Václav Krahulík (born 31 December 1966) is a Czech pianist, composer, musicologist and academic teacher.

== Life ==
Krahulík was born in Ústí nad Labem. He studied piano at the Teplice Conservatory with Jaroslav Čermák and at the Prague Academy of Music with Pavel Štěpán. He won the Marienbad Frédéric Chopin competition in 1983, the Hradec Králové Bedřich Smetana competition in 1986, and the Hradec nad Moravicí Ludwig van Beethoven competition in 1989, for the best interpretation of a contemporary piece, his own Piano Sonata in F Sharp. From 1990 to 2003, he taught at the Teplice Conservatory; in 1995, he was appointed professor at the Jan Evangelista Purkyně University in Ústí nad Labem.
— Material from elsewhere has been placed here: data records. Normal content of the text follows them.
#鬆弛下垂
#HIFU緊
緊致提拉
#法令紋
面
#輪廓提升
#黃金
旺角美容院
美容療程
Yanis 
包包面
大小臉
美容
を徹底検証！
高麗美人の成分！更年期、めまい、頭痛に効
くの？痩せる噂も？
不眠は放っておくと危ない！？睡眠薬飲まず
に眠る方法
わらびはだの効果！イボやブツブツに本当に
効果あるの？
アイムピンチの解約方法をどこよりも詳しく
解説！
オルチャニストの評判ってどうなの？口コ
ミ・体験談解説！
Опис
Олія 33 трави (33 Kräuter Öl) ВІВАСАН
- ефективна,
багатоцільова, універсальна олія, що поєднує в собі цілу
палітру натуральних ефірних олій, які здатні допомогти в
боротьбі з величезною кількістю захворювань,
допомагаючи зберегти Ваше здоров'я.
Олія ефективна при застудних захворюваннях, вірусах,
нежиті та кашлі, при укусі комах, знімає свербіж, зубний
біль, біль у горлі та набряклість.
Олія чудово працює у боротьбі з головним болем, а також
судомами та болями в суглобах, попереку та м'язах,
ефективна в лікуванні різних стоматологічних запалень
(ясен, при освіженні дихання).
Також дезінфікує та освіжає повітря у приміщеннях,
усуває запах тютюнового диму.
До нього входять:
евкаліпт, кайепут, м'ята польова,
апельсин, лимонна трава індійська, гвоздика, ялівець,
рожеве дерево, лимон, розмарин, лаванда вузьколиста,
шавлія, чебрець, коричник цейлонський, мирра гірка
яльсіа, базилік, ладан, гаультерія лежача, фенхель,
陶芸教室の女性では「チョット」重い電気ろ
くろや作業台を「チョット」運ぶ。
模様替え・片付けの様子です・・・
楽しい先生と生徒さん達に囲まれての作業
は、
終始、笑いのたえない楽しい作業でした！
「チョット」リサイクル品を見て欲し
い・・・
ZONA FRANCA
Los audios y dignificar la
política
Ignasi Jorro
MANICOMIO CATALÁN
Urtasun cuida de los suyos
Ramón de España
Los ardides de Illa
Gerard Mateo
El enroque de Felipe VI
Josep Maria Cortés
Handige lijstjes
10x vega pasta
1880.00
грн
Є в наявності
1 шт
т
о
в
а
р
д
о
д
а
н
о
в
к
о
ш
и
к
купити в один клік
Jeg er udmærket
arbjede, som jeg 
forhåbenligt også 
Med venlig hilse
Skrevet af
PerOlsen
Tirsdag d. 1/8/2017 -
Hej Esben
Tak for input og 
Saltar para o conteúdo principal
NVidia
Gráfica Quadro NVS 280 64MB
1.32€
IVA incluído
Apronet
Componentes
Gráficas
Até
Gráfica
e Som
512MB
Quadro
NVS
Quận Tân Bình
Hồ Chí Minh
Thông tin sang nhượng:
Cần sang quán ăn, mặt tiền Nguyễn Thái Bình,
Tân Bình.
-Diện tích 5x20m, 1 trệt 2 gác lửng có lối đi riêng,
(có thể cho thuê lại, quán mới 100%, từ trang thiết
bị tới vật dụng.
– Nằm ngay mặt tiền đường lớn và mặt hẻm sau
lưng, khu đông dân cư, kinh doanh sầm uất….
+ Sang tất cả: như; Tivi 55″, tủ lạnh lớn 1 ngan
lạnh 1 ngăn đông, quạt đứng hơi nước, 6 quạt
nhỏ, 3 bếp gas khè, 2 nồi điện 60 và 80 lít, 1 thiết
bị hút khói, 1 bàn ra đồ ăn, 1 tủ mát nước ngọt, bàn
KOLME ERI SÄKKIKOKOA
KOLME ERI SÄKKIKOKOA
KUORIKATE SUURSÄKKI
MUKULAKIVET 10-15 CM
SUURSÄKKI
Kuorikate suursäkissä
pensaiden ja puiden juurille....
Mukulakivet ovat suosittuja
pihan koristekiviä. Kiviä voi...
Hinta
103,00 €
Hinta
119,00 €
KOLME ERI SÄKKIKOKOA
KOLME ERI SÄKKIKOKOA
He has recorded several CDs, with music by Miloš Bok, Franz Liszt, Jean-Gaspard Páleníček and his own compositions, and also recorded and performed with horn player Radek Baborák.

== Work ==
=== Compositions ===
- Titan (etude, 1983)
- World of Silence (sonata, 1984)
- Fantasy and Fugue on the theme BACH (1985)
- Sonata in F Sharp (1986)
- Jazz Etudes (1986–2010)

=== Writings ===
- Connections between philosophy, art and culture (in: Sborník UJEP, Ústí nad Labem 2000).
- Searching for the turning point in the broader context of European musical thought in the period between late Romantism and Modernism (in: Sborník Univerzity Mateja Bela, Banská Bystrica 2004).
- Impressionist tendencies in Franz Liszt's music (in: Sborník UJEP, Ústí nad Labem 2009).
- The whole tone scale as an important factor of suppressing the functional cadenza system in Franz Liszt's music (in: Sborník UJEP, Ústí nad Labem 2010).
- Impressionist and atonal tendencies in Franz Liszt's music – an anticipation of the harmonic phenomenons of the 20th century (Ústí nad Labem 2010).